## SOURCE EXTRACT
How long should I run an A/B test?

Run your A/B test for at least 1-2 full weeks to account for day-of-week variations. Never stop a test early just because one variant looks like it's winning — wait until you reach 95% statistical significance.

How many visitors do I need for an A/B test?

For a typical test detecting a 10% relative improvement at 95% confidence and 80% power, you need roughly 25,000 visitors per variant. Lower-traffic sites can test larger changes to reach significance faster.

A/B Testing Guide: How to Run Your First Experiment

A/B testing is how the best growth teams make decisions. Instead of debating whether a blue or green button converts better, they test it. Instead of guessing what headline works, they measure it. This guide walks you through everything you need to run your first experiment — from hypothesis to analysis.

What You'll Learn

What A/B testing is and why it matters
How to write a strong hypothesis
Setting up your first experiment (with code examples)
How to read and interpret results
Common mistakes that invalidate tests

What Is A/B Testing?

A/B testing (also called split testing) is showing two different versions of a webpage to different visitors and measuring which version performs better. "Version A" is your current page (the control), and "Version B" is the modified version (the variant).

Control

Your current page, unchanged. This is the baseline you're comparing against.

Variant

The modified version with your change. This is what you think will perform better.

Traffic is split randomly — typically 50/50 — so each version gets a statistically comparable audience. After collecting enough data, you analyze which version had a higher conversion rate (or whichever metric you're tracking).

Why A/B Testing Matters

Without testing, product decisions come down to opinions — the loudest person in the room wins. A/B testing replaces opinions with evidence:

Compound growth: A 5% improvement per month compounds to 80% annual growth. Small, consistent wins add up dramatically.

Risk reduction: Instead of rolling out a redesign and praying, test changes on a portion of traffic first.

Data-driven culture: Teams that test regularly make better decisions across the board — not just on websites.

Step 1: Form a Hypothesis

Every good experiment starts with a hypothesis — a specific, testable prediction about what will happen and why. A strong hypothesis follows this format:

"If we [change X], then [metric Y] will [increase/decrease] because [reason Z]."

Here are examples of strong vs. weak hypotheses:

Strong: "If we change the CTA button from 'Submit' to 'Get My Free Report', signups will increase by 10% because action-oriented copy creates urgency and clarifies the value."

Weak: "Let's try a different button color and see what happens."

The "because" is the most important part. It forces you to think about why a change would work, which helps you learn even when tests lose.

Step 2: Choose Your Primary Metric

Before running any test, decide on one primary metric that determines success. This is your North Star for the experiment.

If You're Testing...	Primary Metric	Example
Signup page	Signup conversion rate	Signups ÷ unique visitors
Pricing page	Plan selection rate	Clicks on pricing CTA ÷ page views
Product page	Add-to-cart rate	Add to cart clicks ÷ product views
Landing page	Lead conversion rate	Form submissions ÷ page visits

Avoid Multiple Primary Metrics

Testing against multiple primary metrics inflates your false positive rate. Choose one. You can track secondary metrics for learning, but only one metric decides the winner.

## RECORDED DATA
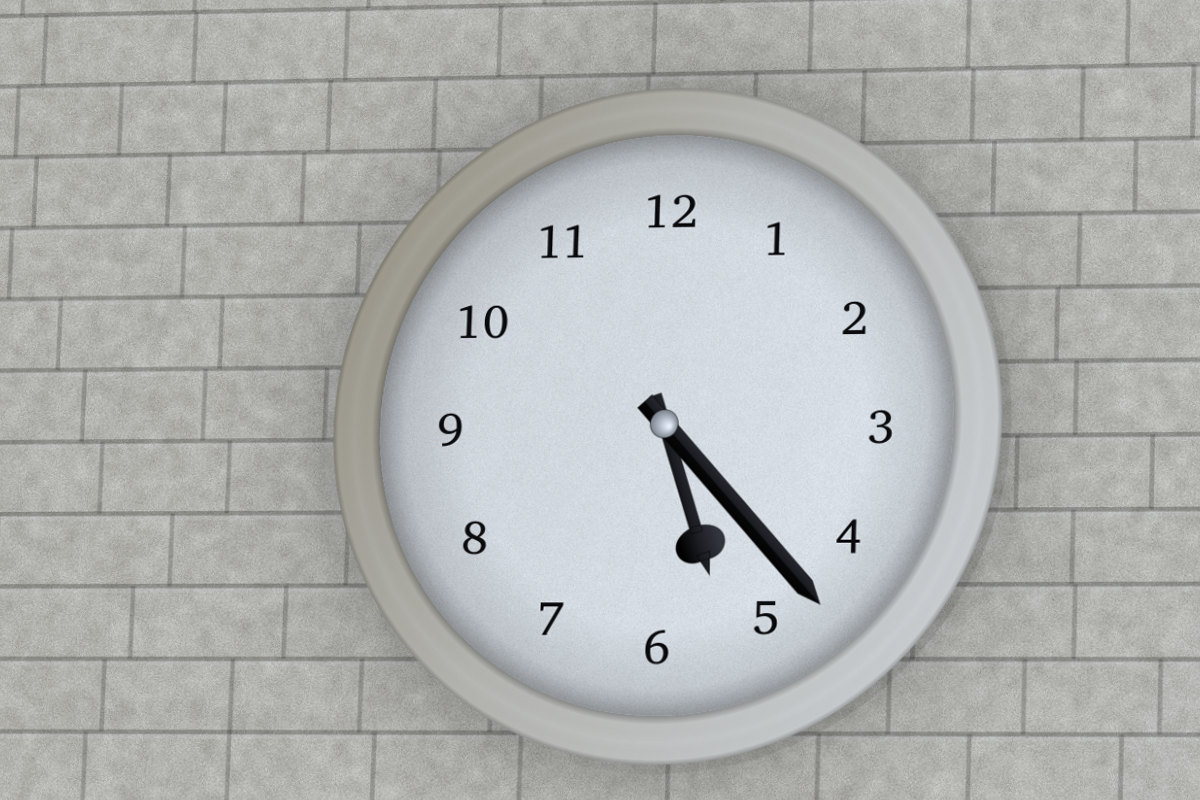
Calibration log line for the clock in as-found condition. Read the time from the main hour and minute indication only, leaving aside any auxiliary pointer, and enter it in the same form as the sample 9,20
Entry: 5,23
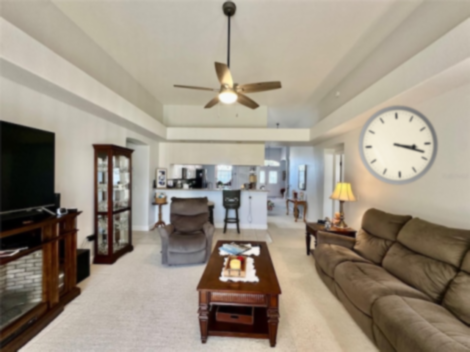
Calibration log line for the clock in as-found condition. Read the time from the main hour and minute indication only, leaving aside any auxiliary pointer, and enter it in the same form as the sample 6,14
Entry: 3,18
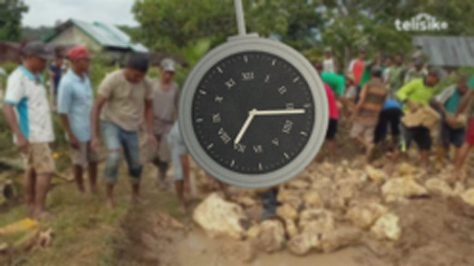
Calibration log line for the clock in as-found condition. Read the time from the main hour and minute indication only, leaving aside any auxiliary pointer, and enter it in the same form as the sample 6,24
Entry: 7,16
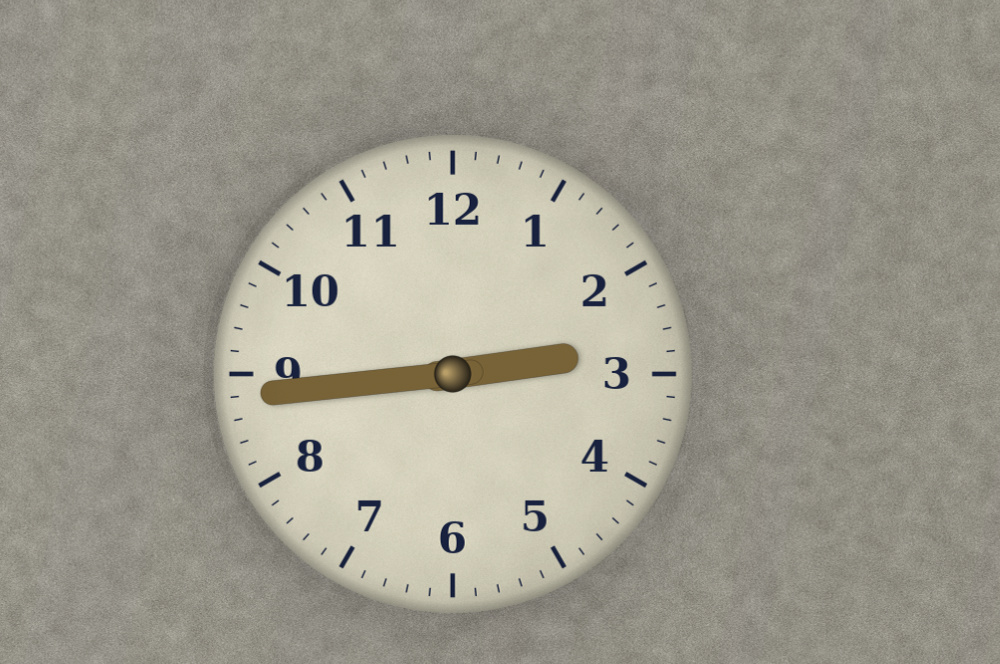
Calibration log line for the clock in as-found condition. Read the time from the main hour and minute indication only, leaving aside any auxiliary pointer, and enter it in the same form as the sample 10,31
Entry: 2,44
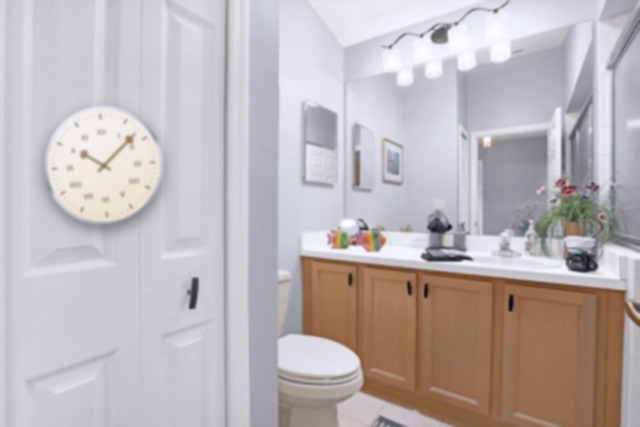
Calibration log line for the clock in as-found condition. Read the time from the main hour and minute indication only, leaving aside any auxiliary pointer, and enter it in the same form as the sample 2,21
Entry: 10,08
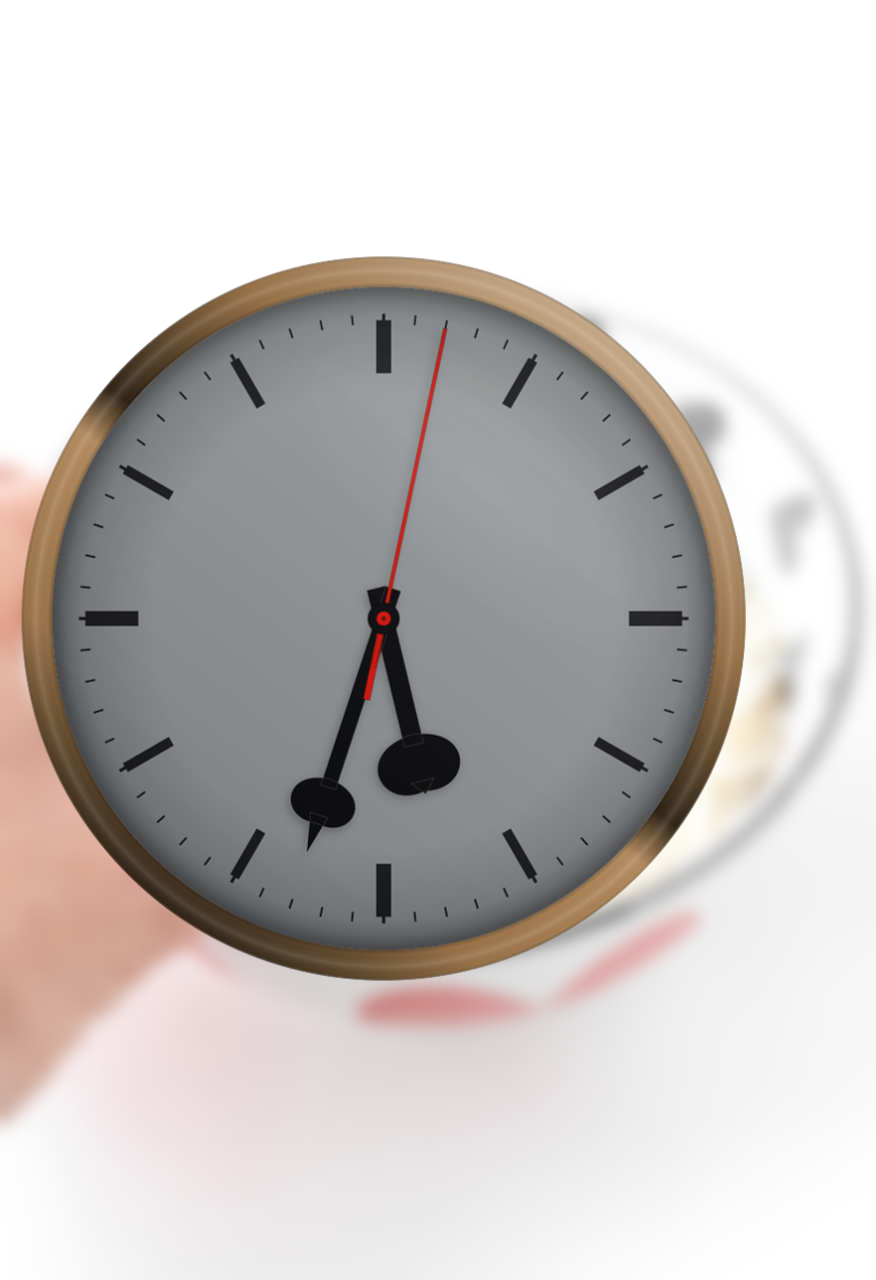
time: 5:33:02
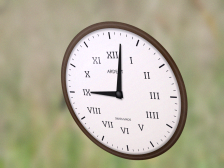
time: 9:02
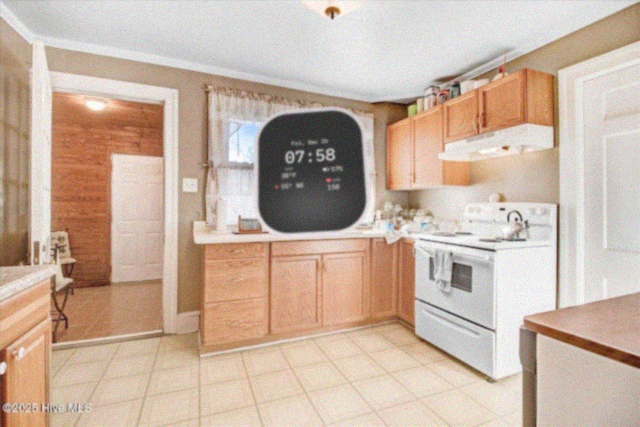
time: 7:58
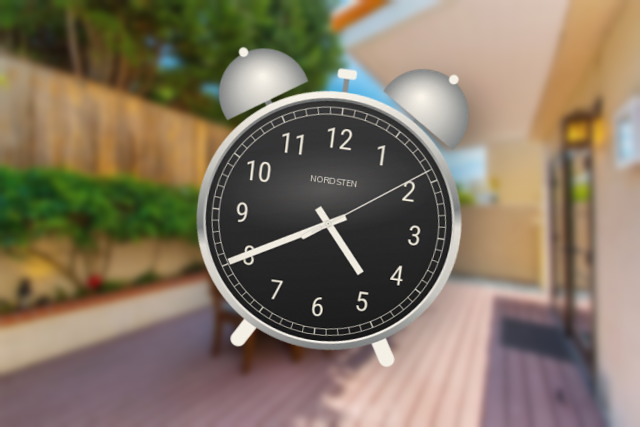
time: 4:40:09
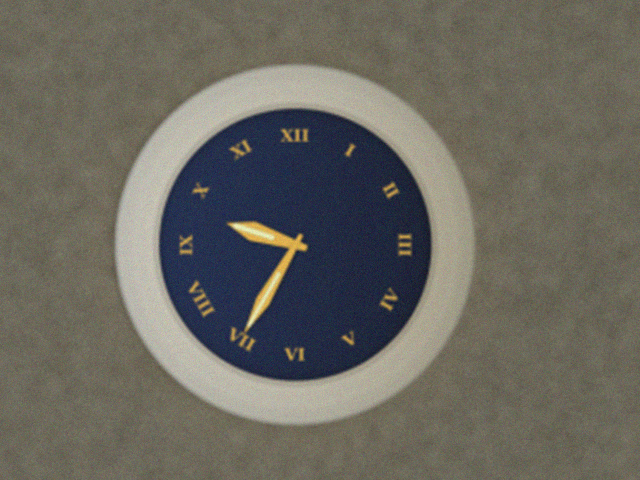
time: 9:35
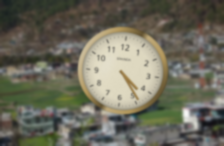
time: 4:24
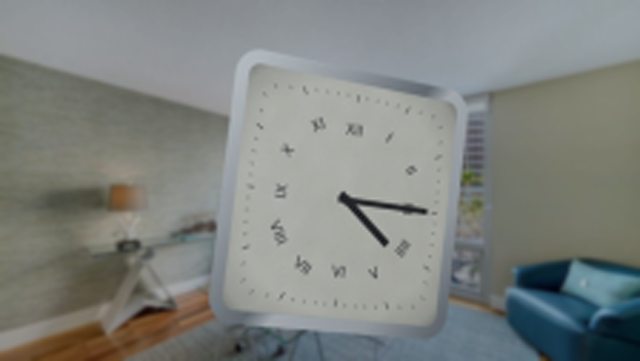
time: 4:15
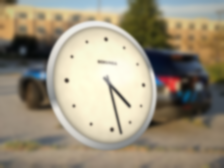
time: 4:28
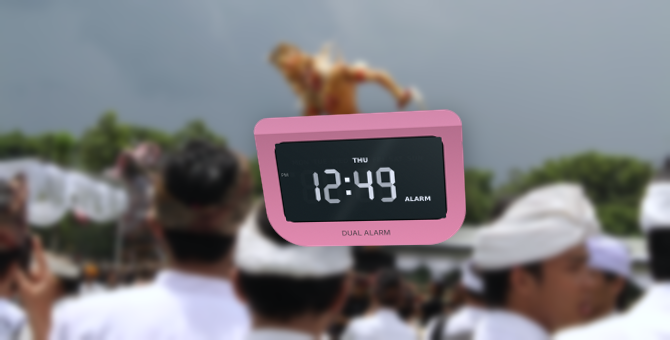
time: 12:49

## GIVEN REQUEST
According to the A/B testing guide, about how many visitors per variant does a typical test need to detect a 10% relative improvement at 95% confidence and 80% power? The records are separate material, unconnected to the A/B testing guide.

## ANSWER FOR THE TASK
Roughly 25,000 visitors per variant.